On Tue, 2005-12-06 at 10:03 -0200, Gustavo Tonini wrote:
But,  wouldn't the performance be better? And wouldn't asynchronous
messages be better processed?

At least for synchronous multi-master replication, the performance
bottelneck is going to be the interconnect between the nodes -
integration of the replication logic into the backend most probably
doesn't affect performance that much.

That is exactly right. Thus far, processor, memory and disk speeds have allways advanced on a higher pace than network speeds. Thus, the few percent of performance gain we'd get from moving things into the backend will be irrelevant tomorrow with 4x-core and 16x-core CPU's.

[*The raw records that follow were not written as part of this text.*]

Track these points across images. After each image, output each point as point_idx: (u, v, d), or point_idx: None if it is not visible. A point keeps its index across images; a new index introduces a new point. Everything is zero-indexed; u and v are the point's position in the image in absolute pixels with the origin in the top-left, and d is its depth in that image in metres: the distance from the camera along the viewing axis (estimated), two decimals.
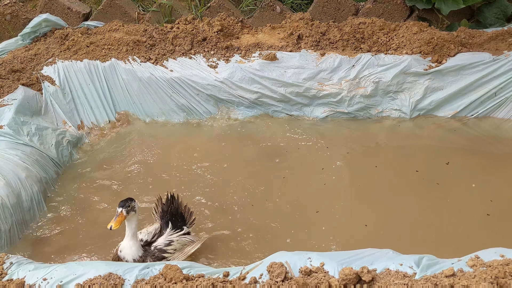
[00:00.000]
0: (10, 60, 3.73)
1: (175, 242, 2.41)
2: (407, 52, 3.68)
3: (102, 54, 3.82)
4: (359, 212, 2.83)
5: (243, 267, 1.89)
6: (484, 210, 2.76)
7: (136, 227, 2.29)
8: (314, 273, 1.78)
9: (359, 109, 3.74)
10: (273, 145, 3.53)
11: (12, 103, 3.28)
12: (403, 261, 1.80)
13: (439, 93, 3.64)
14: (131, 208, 2.23)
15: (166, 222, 2.52)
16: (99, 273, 1.83)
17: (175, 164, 3.35)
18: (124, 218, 2.20)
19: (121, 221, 2.20)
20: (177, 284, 1.77)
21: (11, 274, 1.90)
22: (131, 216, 2.24)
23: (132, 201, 2.25)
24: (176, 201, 2.57)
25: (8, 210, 2.62)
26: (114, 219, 2.20)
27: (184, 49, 3.88)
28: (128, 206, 2.22)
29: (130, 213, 2.23)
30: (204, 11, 4.25)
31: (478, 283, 1.63)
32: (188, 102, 3.80)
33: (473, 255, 1.80)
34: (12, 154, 2.93)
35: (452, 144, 3.47)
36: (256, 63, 3.73)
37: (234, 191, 3.05)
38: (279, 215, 2.83)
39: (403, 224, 2.73)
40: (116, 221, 2.19)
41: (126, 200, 2.25)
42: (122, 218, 2.20)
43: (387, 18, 4.11)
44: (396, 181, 3.09)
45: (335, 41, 3.84)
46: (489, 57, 3.56)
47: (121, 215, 2.19)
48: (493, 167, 3.16)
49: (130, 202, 2.24)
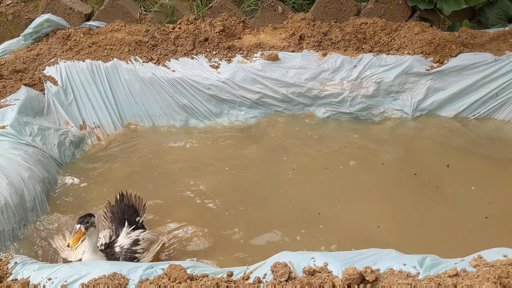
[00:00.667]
0: (12, 60, 3.74)
1: (142, 240, 2.37)
2: (408, 52, 3.69)
3: (104, 54, 3.83)
4: (360, 212, 2.83)
5: (246, 267, 1.90)
6: (485, 212, 2.76)
7: (97, 241, 2.24)
8: (318, 273, 1.79)
9: (361, 109, 3.75)
10: (275, 145, 3.54)
11: (15, 103, 3.28)
12: (406, 261, 1.81)
13: (441, 93, 3.65)
14: (90, 224, 2.15)
15: (120, 222, 2.47)
16: (104, 273, 1.84)
17: (176, 164, 3.35)
18: (82, 235, 2.13)
19: (79, 238, 2.13)
20: (182, 283, 1.77)
21: (16, 274, 1.91)
22: (90, 232, 2.16)
23: (91, 217, 2.17)
24: (125, 197, 2.53)
25: (11, 210, 2.62)
26: (72, 236, 2.14)
27: (186, 49, 3.89)
28: (87, 222, 2.14)
29: (90, 229, 2.15)
30: (206, 12, 4.25)
31: (482, 283, 1.63)
32: (190, 102, 3.80)
33: (476, 255, 1.81)
34: (15, 154, 2.93)
35: (453, 145, 3.47)
36: (258, 63, 3.74)
37: (236, 191, 3.06)
38: (282, 215, 2.84)
39: (404, 224, 2.74)
40: (74, 238, 2.11)
41: (85, 216, 2.17)
42: (80, 235, 2.12)
43: (389, 18, 4.12)
44: (398, 182, 3.10)
45: (337, 41, 3.85)
46: (490, 57, 3.56)
47: (79, 232, 2.12)
48: (493, 169, 3.16)
49: (89, 218, 2.16)
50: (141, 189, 3.08)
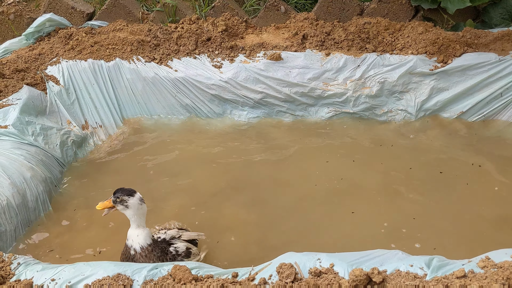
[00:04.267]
0: (14, 60, 3.73)
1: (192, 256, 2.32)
2: (412, 52, 3.67)
3: (106, 54, 3.82)
4: (363, 212, 2.81)
5: (252, 268, 1.88)
6: (485, 213, 2.75)
7: (137, 220, 2.13)
8: (324, 274, 1.77)
9: (364, 109, 3.73)
10: (277, 145, 3.52)
11: (17, 102, 3.27)
12: (413, 262, 1.79)
13: (445, 93, 3.63)
14: (119, 201, 2.09)
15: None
16: (108, 274, 1.82)
17: (179, 164, 3.34)
18: (110, 206, 2.10)
19: (106, 206, 2.11)
20: (186, 285, 1.76)
21: (19, 275, 1.89)
22: (121, 208, 2.10)
23: (123, 195, 2.08)
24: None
25: (13, 210, 2.61)
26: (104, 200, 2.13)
27: (189, 49, 3.88)
28: (117, 197, 2.09)
29: (118, 205, 2.09)
30: (208, 11, 4.24)
31: (490, 285, 1.61)
32: (192, 102, 3.79)
33: (483, 256, 1.79)
34: (17, 154, 2.92)
35: (457, 145, 3.45)
36: (261, 63, 3.73)
37: (238, 191, 3.04)
38: (286, 215, 2.82)
39: (408, 224, 2.72)
40: (103, 204, 2.11)
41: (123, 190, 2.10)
42: (108, 204, 2.10)
43: (392, 18, 4.10)
44: (402, 182, 3.08)
45: (340, 41, 3.83)
46: (495, 57, 3.55)
47: (108, 201, 2.11)
48: (497, 170, 3.15)
49: (121, 195, 2.08)
50: (142, 189, 3.07)
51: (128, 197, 2.09)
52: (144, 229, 2.18)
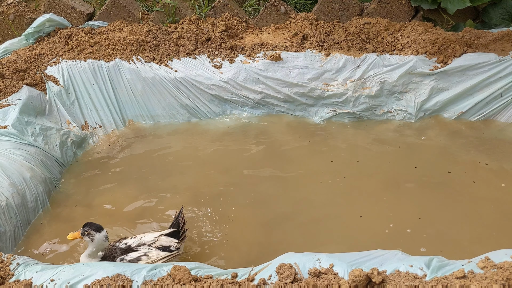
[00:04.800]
0: (14, 60, 3.73)
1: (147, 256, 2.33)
2: (412, 52, 3.67)
3: (106, 54, 3.82)
4: (364, 213, 2.81)
5: (251, 268, 1.88)
6: (485, 213, 2.75)
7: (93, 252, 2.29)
8: (324, 274, 1.77)
9: (364, 110, 3.73)
10: (277, 145, 3.52)
11: (17, 103, 3.27)
12: (413, 263, 1.79)
13: (445, 93, 3.63)
14: (86, 234, 2.25)
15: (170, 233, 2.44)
16: (107, 274, 1.82)
17: (179, 165, 3.34)
18: (78, 237, 2.28)
19: (75, 237, 2.28)
20: (186, 285, 1.75)
21: (18, 275, 1.89)
22: (87, 240, 2.26)
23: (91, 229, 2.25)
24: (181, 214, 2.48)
25: (13, 210, 2.61)
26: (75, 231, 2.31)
27: (189, 49, 3.87)
28: (85, 230, 2.25)
29: (85, 237, 2.25)
30: (208, 11, 4.23)
31: (490, 285, 1.61)
32: (192, 102, 3.79)
33: (483, 257, 1.78)
34: (17, 154, 2.92)
35: (457, 146, 3.45)
36: (261, 63, 3.72)
37: (238, 191, 3.04)
38: (285, 216, 2.82)
39: (408, 225, 2.72)
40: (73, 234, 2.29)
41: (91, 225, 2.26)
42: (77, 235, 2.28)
43: (392, 18, 4.09)
44: (402, 182, 3.08)
45: (340, 41, 3.83)
46: (495, 57, 3.55)
47: (77, 232, 2.29)
48: (497, 171, 3.15)
49: (89, 229, 2.25)
50: (142, 189, 3.08)
51: (95, 232, 2.27)
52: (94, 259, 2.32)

I'd rather like to ask Jan what different needs for replication he
discovered so far. And how he came to the conclusion, that it's not
possible to provide a general solution.

  - Asynchronous master to multi-slave. We have a few of those with
    Mommoth-Replicator and Slony-I being the top players. Slony-I does
    need some cleanup and/or reimplementation after we have a general
    pluggable replication API in place.

  - Synchronous multimaster. There are certain attempts out there, like
    Postgres-R, pgcluster, Slony-II. Some more advanced, some less. But
    certainly nothing I would send into the ring against Oracle-Grid.

  - Asynchronous multimaster with conflict resolution. I have not seen
    any reasonable attempt on this one yet. Plus, it divides again into
    two camps. One is the idea to have one central system with thousands
    of satellites (salesman on the street), the other being two or more
    central systems doing load balancing (although this competes with
    sync-mm).

My point for integration into the backend is flexibility: obviously the
replication code can influence the database much more from within the

We need a general API. It should be possible to define on a per-database level which shared replication module to load on connect. The init function of that replication module then installs all the required callbacks at strategic points (like heap_update(), at_commit() ...) and the rest is hidden in the module.

Is there some discussion going on about such topics somewhere? What's up
with slony-2? The wiki on slony2.org still doesn't provide a lot of
technical information (and obviously got spammed BTW).

Slony-II has been slow lately in the Eastern timezone.